Dataset items:
** start **

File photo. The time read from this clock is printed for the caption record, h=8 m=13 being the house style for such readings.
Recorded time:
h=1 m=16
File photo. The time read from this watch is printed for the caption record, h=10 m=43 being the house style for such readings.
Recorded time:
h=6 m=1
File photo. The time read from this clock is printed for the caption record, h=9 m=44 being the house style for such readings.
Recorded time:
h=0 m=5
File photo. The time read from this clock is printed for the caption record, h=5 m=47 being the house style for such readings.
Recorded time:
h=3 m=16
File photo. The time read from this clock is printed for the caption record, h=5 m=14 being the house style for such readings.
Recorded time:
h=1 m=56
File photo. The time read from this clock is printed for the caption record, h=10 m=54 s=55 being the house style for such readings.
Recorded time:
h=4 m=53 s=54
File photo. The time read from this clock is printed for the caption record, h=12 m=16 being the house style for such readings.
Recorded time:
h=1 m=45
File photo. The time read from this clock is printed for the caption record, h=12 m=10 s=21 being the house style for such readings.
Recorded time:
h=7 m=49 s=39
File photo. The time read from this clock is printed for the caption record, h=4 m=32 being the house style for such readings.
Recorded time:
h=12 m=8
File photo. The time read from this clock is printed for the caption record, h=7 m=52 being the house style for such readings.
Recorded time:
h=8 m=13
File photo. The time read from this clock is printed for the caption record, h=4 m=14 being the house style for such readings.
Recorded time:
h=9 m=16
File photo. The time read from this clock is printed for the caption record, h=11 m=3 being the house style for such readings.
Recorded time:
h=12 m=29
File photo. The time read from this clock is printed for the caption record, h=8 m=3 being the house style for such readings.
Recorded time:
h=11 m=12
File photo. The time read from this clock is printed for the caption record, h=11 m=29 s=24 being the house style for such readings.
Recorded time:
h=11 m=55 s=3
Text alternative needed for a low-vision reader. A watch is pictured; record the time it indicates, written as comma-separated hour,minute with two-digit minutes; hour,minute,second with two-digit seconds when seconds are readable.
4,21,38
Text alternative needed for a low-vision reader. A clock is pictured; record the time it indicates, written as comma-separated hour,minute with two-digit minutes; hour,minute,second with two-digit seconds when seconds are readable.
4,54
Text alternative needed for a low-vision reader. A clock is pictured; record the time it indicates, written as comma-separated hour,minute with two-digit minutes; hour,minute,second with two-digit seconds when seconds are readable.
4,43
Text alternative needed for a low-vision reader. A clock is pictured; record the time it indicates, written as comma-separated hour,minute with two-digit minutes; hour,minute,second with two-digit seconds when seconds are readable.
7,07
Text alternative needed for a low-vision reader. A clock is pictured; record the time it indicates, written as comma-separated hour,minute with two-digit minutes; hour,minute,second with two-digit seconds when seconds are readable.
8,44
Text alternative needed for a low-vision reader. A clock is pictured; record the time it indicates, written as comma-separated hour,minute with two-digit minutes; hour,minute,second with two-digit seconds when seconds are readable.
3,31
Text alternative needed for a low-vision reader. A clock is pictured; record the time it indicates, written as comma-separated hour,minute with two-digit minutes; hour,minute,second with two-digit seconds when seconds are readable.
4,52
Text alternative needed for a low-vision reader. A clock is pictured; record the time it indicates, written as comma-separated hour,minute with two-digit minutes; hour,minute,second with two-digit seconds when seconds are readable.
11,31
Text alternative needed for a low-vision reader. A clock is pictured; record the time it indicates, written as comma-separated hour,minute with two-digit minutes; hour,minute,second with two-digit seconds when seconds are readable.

** end **

[Task description] Reproduce all of the entries above, swapping "house style" for "standard format" wherever it occurs and changing nothing else.

[Exercise output]
File photo. The time read from this clock is printed for the caption record, h=8 m=13 being the standard format for such readings.
Recorded time:
h=1 m=16
File photo. The time read from this watch is printed for the caption record, h=10 m=43 being the standard format for such readings.
Recorded time:
h=6 m=1
File photo. The time read from this clock is printed for the caption record, h=9 m=44 being the standard format for such readings.
Recorded time:
h=0 m=5
File photo. The time read from this clock is printed for the caption record, h=5 m=47 being the standard format for such readings.
Recorded time:
h=3 m=16
File photo. The time read from this clock is printed for the caption record, h=5 m=14 being the standard format for such readings.
Recorded time:
h=1 m=56
File photo. The time read from this clock is printed for the caption record, h=10 m=54 s=55 being the standard format for such readings.
Recorded time:
h=4 m=53 s=54
File photo. The time read from this clock is printed for the caption record, h=12 m=16 being the standard format for such readings.
Recorded time:
h=1 m=45
File photo. The time read from this clock is printed for the caption record, h=12 m=10 s=21 being the standard format for such readings.
Recorded time:
h=7 m=49 s=39
File photo. The time read from this clock is printed for the caption record, h=4 m=32 being the standard format for such readings.
Recorded time:
h=12 m=8
File photo. The time read from this clock is printed for the caption record, h=7 m=52 being the standard format for such readings.
Recorded time:
h=8 m=13
File photo. The time read from this clock is printed for the caption record, h=4 m=14 being the standard format for such readings.
Recorded time:
h=9 m=16
File photo. The time read from this clock is printed for the caption record, h=11 m=3 being the standard format for such readings.
Recorded time:
h=12 m=29
File photo. The time read from this clock is printed for the caption record, h=8 m=3 being the standard format for such readings.
Recorded time:
h=11 m=12
File photo. The time read from this clock is printed for the caption record, h=11 m=29 s=24 being the standard format for such readings.
Recorded time:
h=11 m=55 s=3
Text alternative needed for a low-vision reader. A watch is pictured; record the time it indicates, written as comma-separated hour,minute with two-digit minutes; hour,minute,second with two-digit seconds when seconds are readable.
4,21,38
Text alternative needed for a low-vision reader. A clock is pictured; record the time it indicates, written as comma-separated hour,minute with two-digit minutes; hour,minute,second with two-digit seconds when seconds are readable.
4,54
Text alternative needed for a low-vision reader. A clock is pictured; record the time it indicates, written as comma-separated hour,minute with two-digit minutes; hour,minute,second with two-digit seconds when seconds are readable.
4,43
Text alternative needed for a low-vision reader. A clock is pictured; record the time it indicates, written as comma-separated hour,minute with two-digit minutes; hour,minute,second with two-digit seconds when seconds are readable.
7,07
Text alternative needed for a low-vision reader. A clock is pictured; record the time it indicates, written as comma-separated hour,minute with two-digit minutes; hour,minute,second with two-digit seconds when seconds are readable.
8,44
Text alternative needed for a low-vision reader. A clock is pictured; record the time it indicates, written as comma-separated hour,minute with two-digit minutes; hour,minute,second with two-digit seconds when seconds are readable.
3,31
Text alternative needed for a low-vision reader. A clock is pictured; record the time it indicates, written as comma-separated hour,minute with two-digit minutes; hour,minute,second with two-digit seconds when seconds are readable.
4,52
Text alternative needed for a low-vision reader. A clock is pictured; record the time it indicates, written as comma-separated hour,minute with two-digit minutes; hour,minute,second with two-digit seconds when seconds are readable.
11,31
Text alternative needed for a low-vision reader. A clock is pictured; record the time it indicates, written as comma-separated hour,minute with two-digit minutes; hour,minute,second with two-digit seconds when seconds are readable.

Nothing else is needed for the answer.